We can also add deconstruction support to existing STuple do better integrate them with moden C# code.
Code like this:
var key = TuPack.Pack(("hello", 123));
var location = new TypedKeySpace<string, int>(....);
var key = location.Keys.Encode(("hello", 123));
(string x, int y) = location.Keys.Decode(key);Would be transformed into these monstrosity by the compiler
var key = TuPack.Pack<string, int>(
STuple<string, int>.implicit_cast<ValueTuple<string, int>>(
new ValueTuple<string, int>("hello", 123)
)
);
var location = new TypedKeySpace<string, int>(....);
var key = location.Keys.Encode<string, int>(new ValueTuple<string, int>("hello", 123));
string x;
int y;
location.Keys.Decode(key).Deconstruct(out string x, out int y);Hopefully, all of this would be optimized away by the JIT into very optimized code and the cost of all the conversions and method calls would evaporate.
Issues
We need to take a dependency on the package System.ValueTuple to be able to support ValueTuples in .NET Framework (not sure if required in .NET Core 2.x?). Which means deciding on the lower package version needed.

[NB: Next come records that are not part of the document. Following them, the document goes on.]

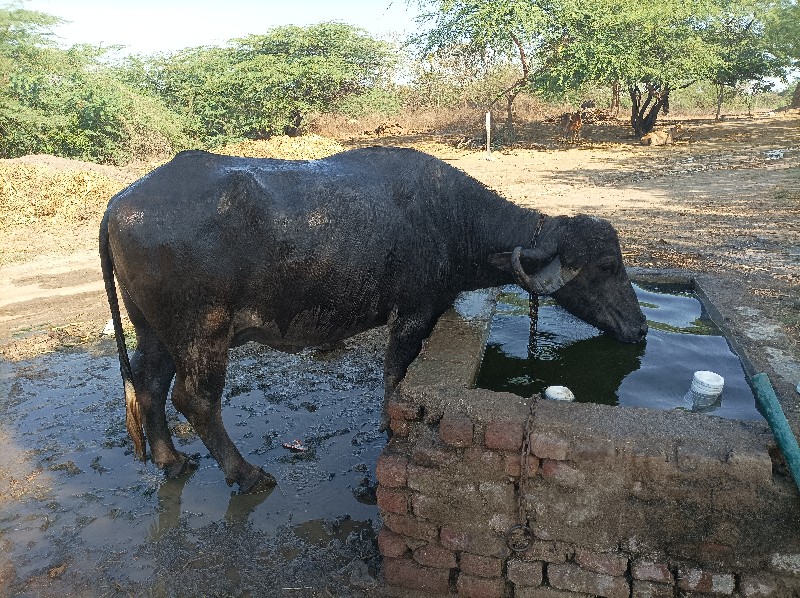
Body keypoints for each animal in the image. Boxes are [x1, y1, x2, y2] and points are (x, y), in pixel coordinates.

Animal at [101, 148, 648, 494]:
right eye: (607, 265)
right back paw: (246, 474)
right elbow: (394, 374)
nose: (640, 328)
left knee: (149, 384)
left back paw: (171, 460)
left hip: (153, 331)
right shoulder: (411, 315)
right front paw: (389, 424)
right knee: (195, 399)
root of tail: (118, 204)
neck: (453, 219)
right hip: (202, 334)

This could have repercussions on applications that references other third party libraries which also take a dependence on System.ValueTuple but at lower or higher versions.
The latest version is 4.5.0-preview2-26406-04 (such a lovely name), which the stable version of choice could be either 4.3 or 4.4:
- 4.3 has 3.5 M downloads on Nuget while 4.4 has 2.5 M
- 4.5 is still in preview with a few K downloads.
The file history on ValueTuple.cs in corefx does not seem to have any code changes for a while, so the versionning seems to be purely for packaging purpose only.
This means we could target System.ValueTuple v4.3.0 and be compatible with most of the libraries out there.